11 Jun 2022 00:00:00 | Update: 11 Jun 2022 00:55:20
Algorithmic Trading

Algorithmic trading is a process for executing orders utilizing automated and pre-programmed trading instructions to account for variables such as price, timing and volume. An algorithm is a set of directions for solving a problem. Computer algorithms send small portions of the full order to the market over time.

Algorithmic trading makes use of complex formulas, combined with mathematical models and human oversight, to make decisions to buy or sell financial securities on an exchange. Algorithmic traders often make use of high-frequency trading technology, which can enable a firm to make tens of thousands of trades per second. Algorithmic trading can be used in a wide variety of situations including order execution, arbitrage, and trend trading strategies.

The use of algorithms in trading increased after computerized trading systems were introduced in American financial markets during the 1970s. In 1976, the New York Stock Exchange introduced the Designated Order Turnaround (DOT) system for routing orders from traders to specialists on the exchange floor. In the following decades, exchanges enhanced their abilities to accept electronic trading, and by 2009, upwards of 60 percent of all trades in the U.S. were executed by computers.

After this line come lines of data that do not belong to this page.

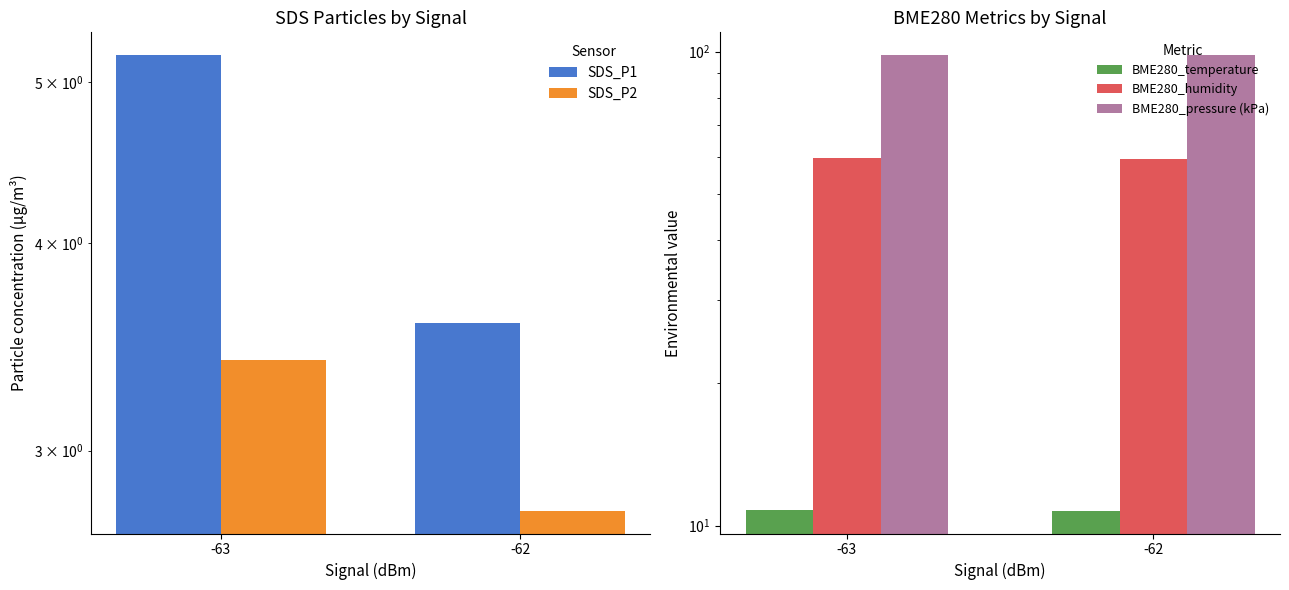

Rank the categories by BME280_pressure (kPa) value from lowest to highest.

-63, -62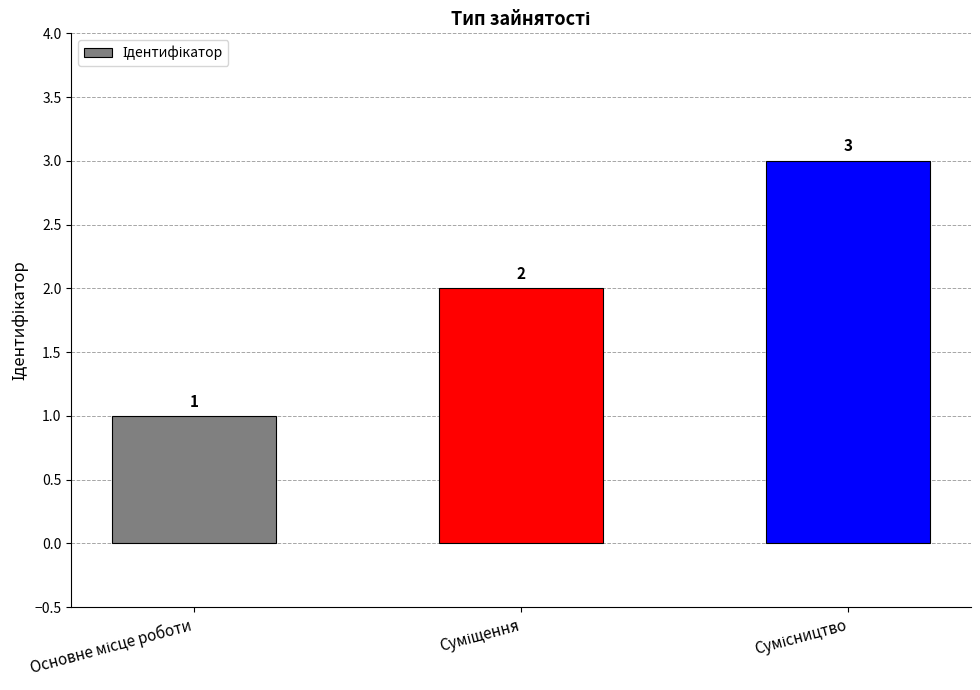

Reading left to right, what are all the values shown in this chart?

1	2	3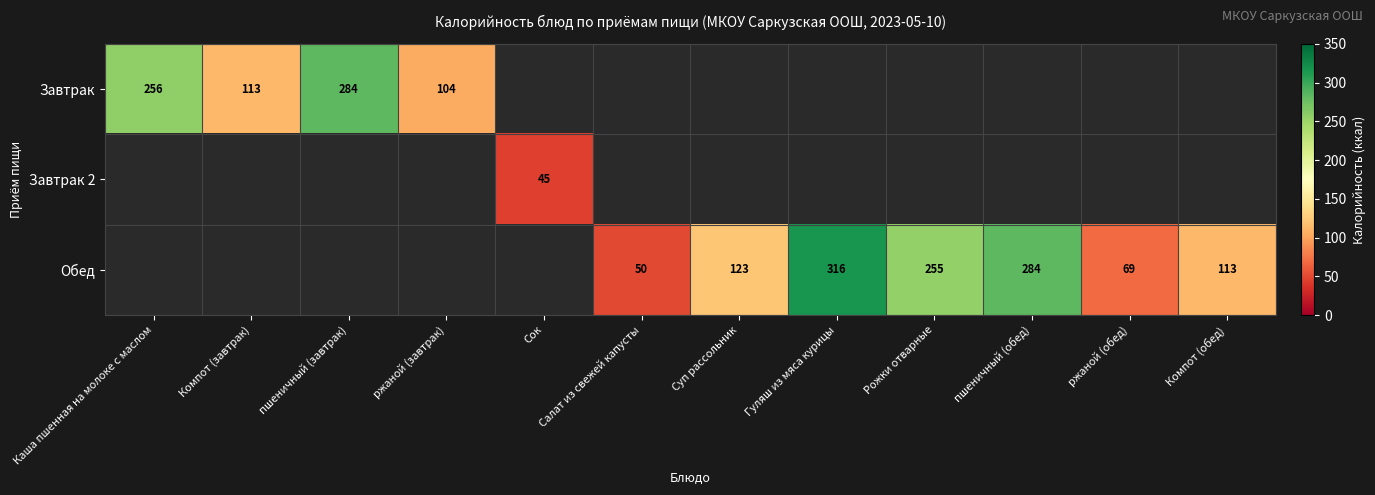

The value of Завтрак at пшеничный (завтрак) is 425. True or false?

False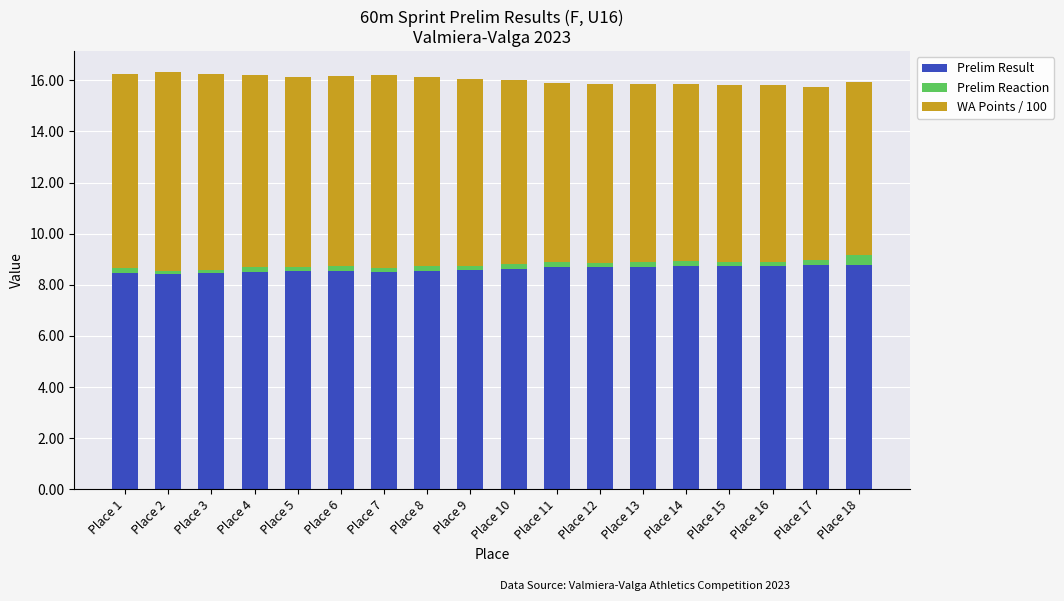

True or false: Prelim Result has a value of 2.9 at Place 5.

False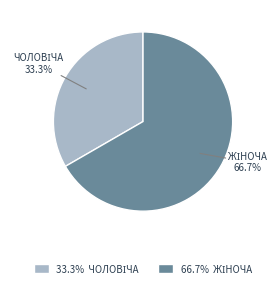

How many segments does this pie chart have?

2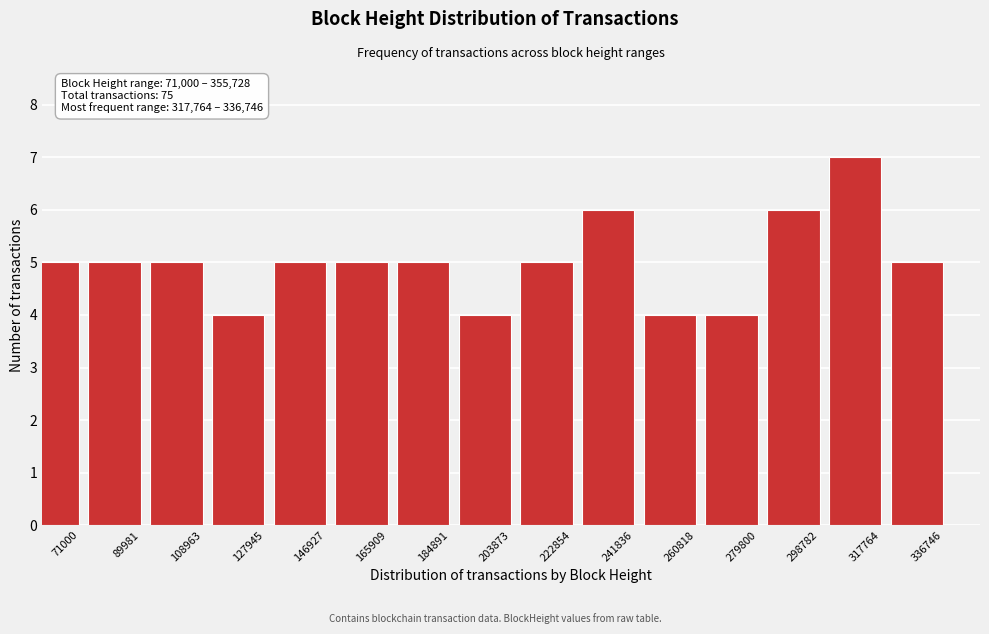

Reading right to left, extract all data points from this chart.

5	7	6	4	4	6	5	4	5	5	5	4	5	5	5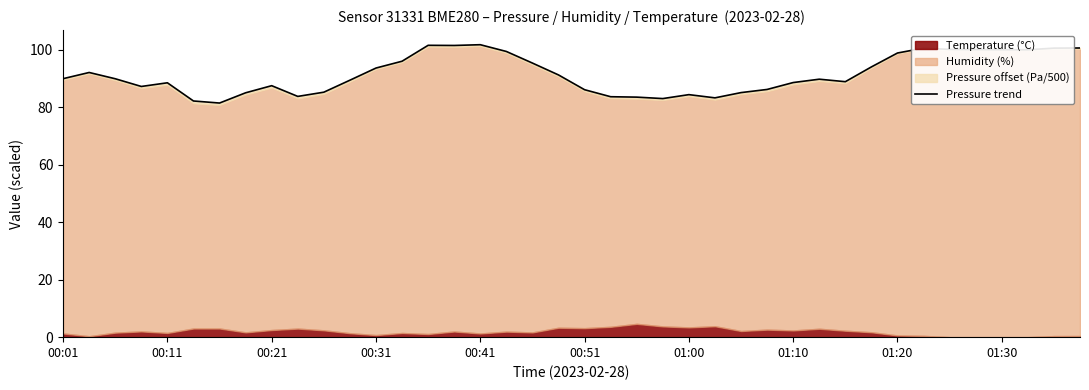

What is the change in value from 20 to 39?

+14.5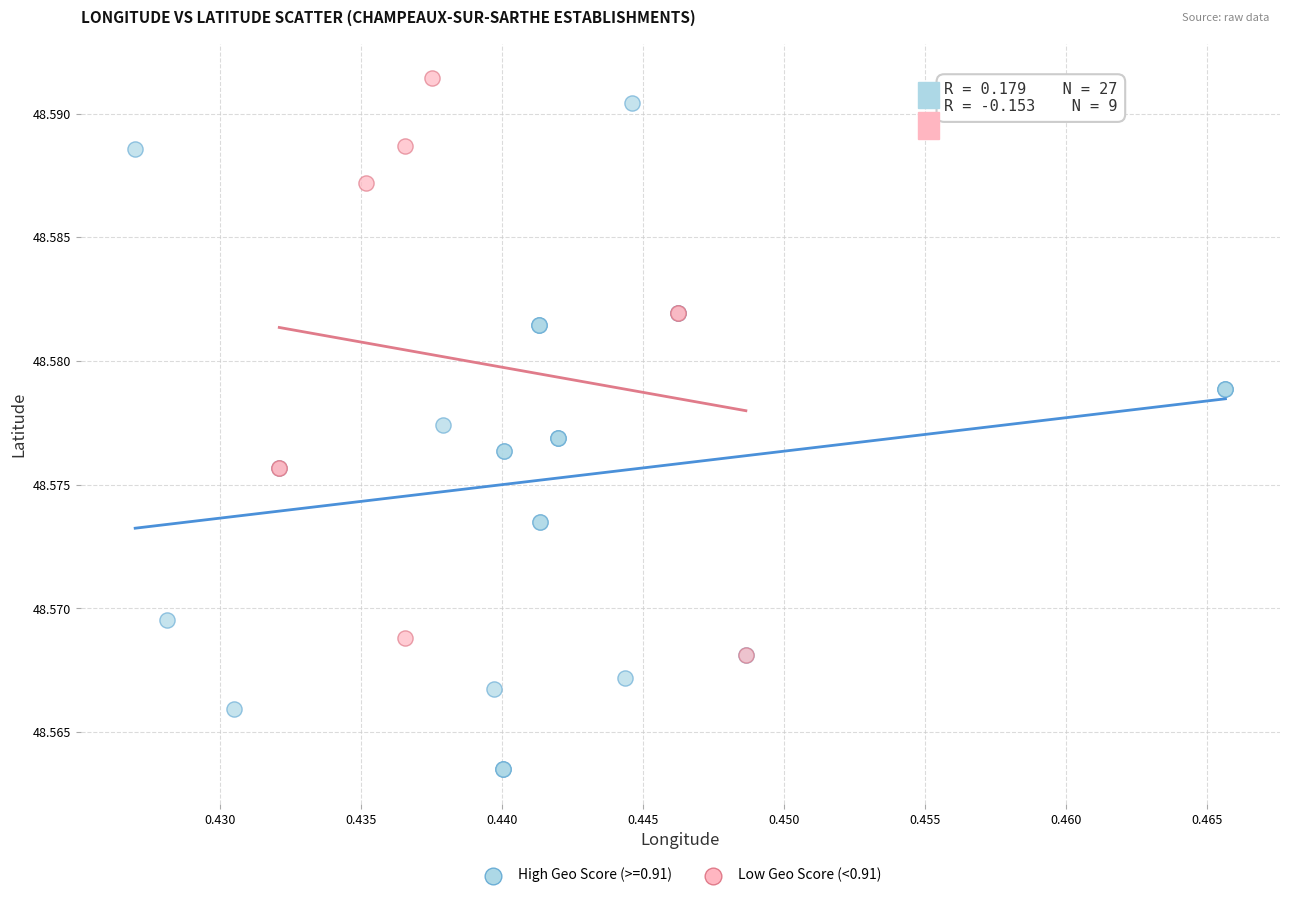

Which series reaches the minimum Y coordinate?

High Geo Score (>=0.91)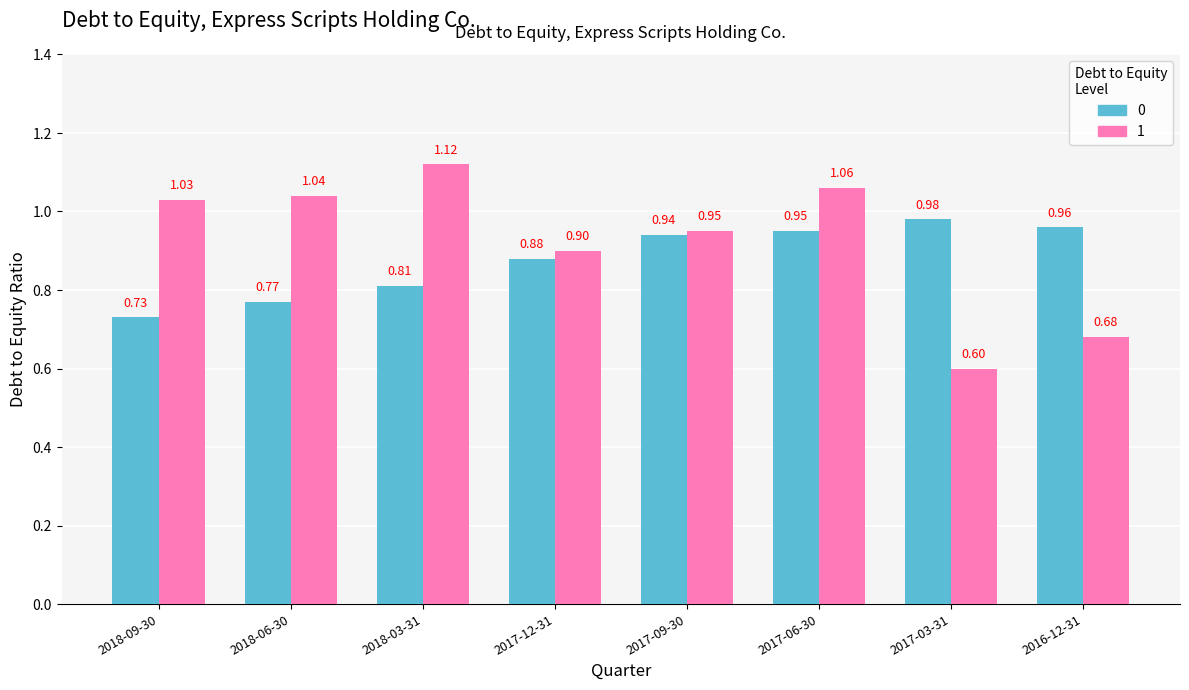

What is the label of the 4th bar from the left?

2017-12-31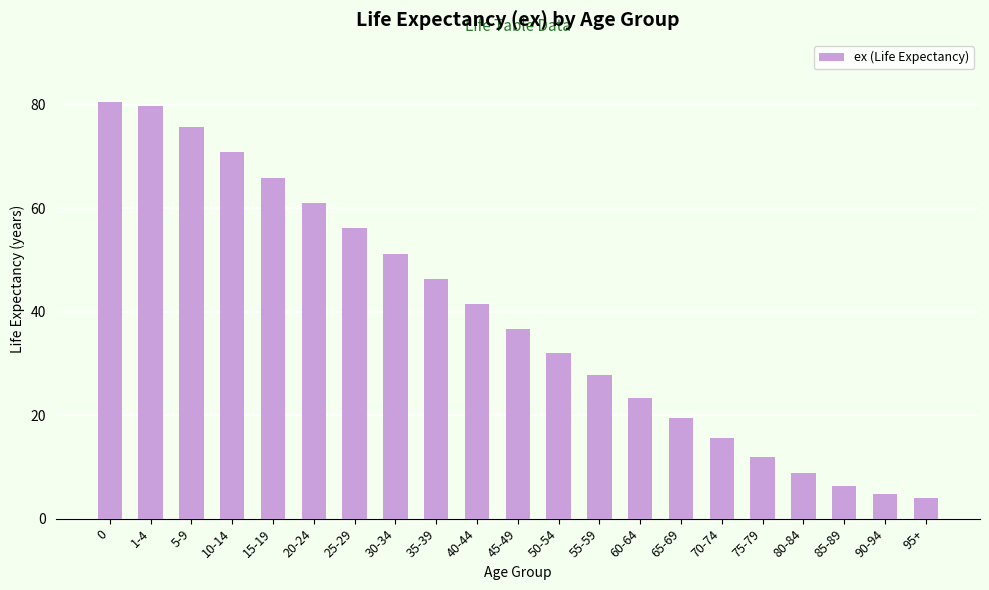

What is the change in value from 25-29 to 80-84?

-47.2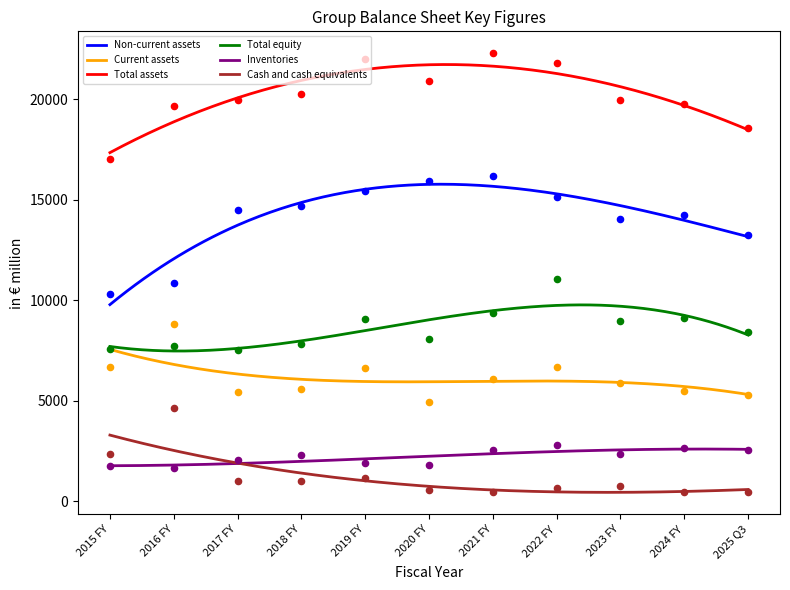

Which series contains the lowest Y value?

Cash and cash equivalents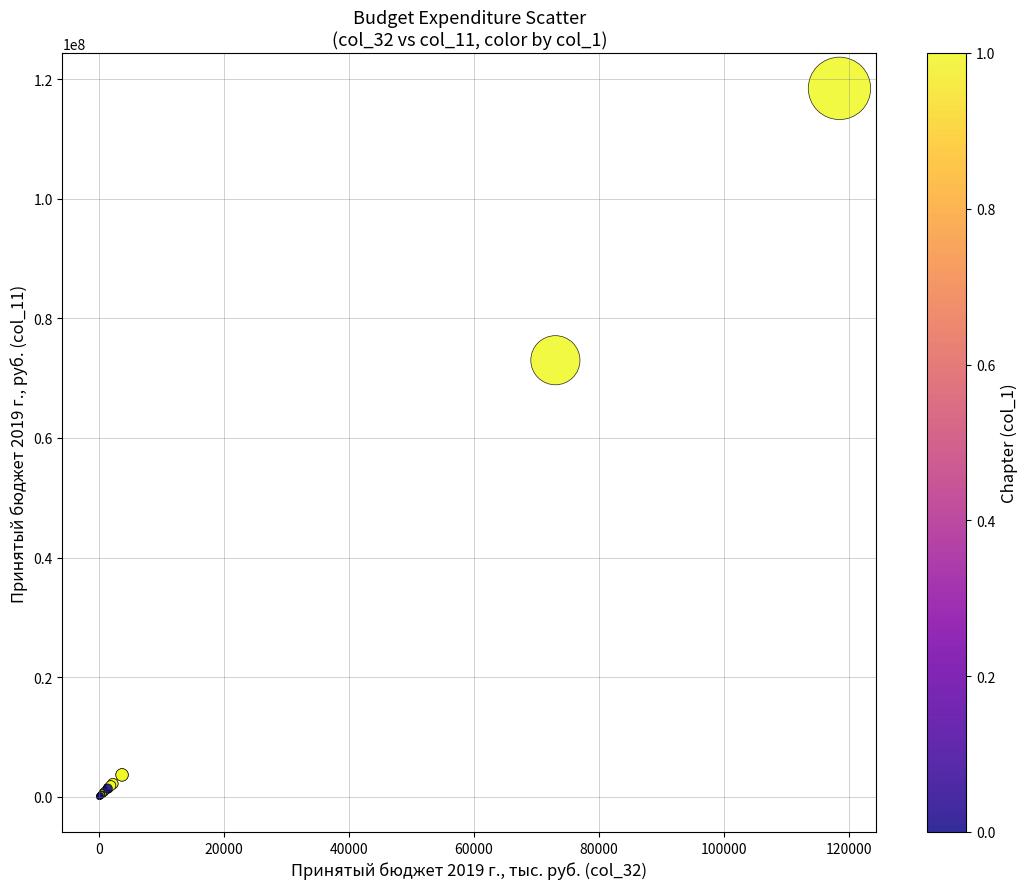

What Y value in the scatter plot is closest to 59251259?

72998389.2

Author Michael Lewis brought high-frequency, algorithmic trading to the public’s attention when he published the best-selling book Flash Boys, which documented the lives of Wall Street traders and entrepreneurs who helped build the companies that came to define the structure of electronic trading in America. His book argued that these companies were engaged in an arms race to build ever faster computers, which could communicate with exchanges ever more quickly, to gain advantage on competitors with speed, using order types which benefited them to the detriment of average investors.

In recent years, the practice of do-it-yourself algorithmic trading has become widespread. Hedge funds like Quantopian, for instance, crowd source algorithms from amateur programmers who compete to win commissions for writing the most profitable code. The practice has been made possible by the spread of high-speed internet and the development of ever-faster computers at relatively cheap prices. Platforms like Quantiacs have sprung up in order to serve day traders who wish to try their hand at algorithmic trading.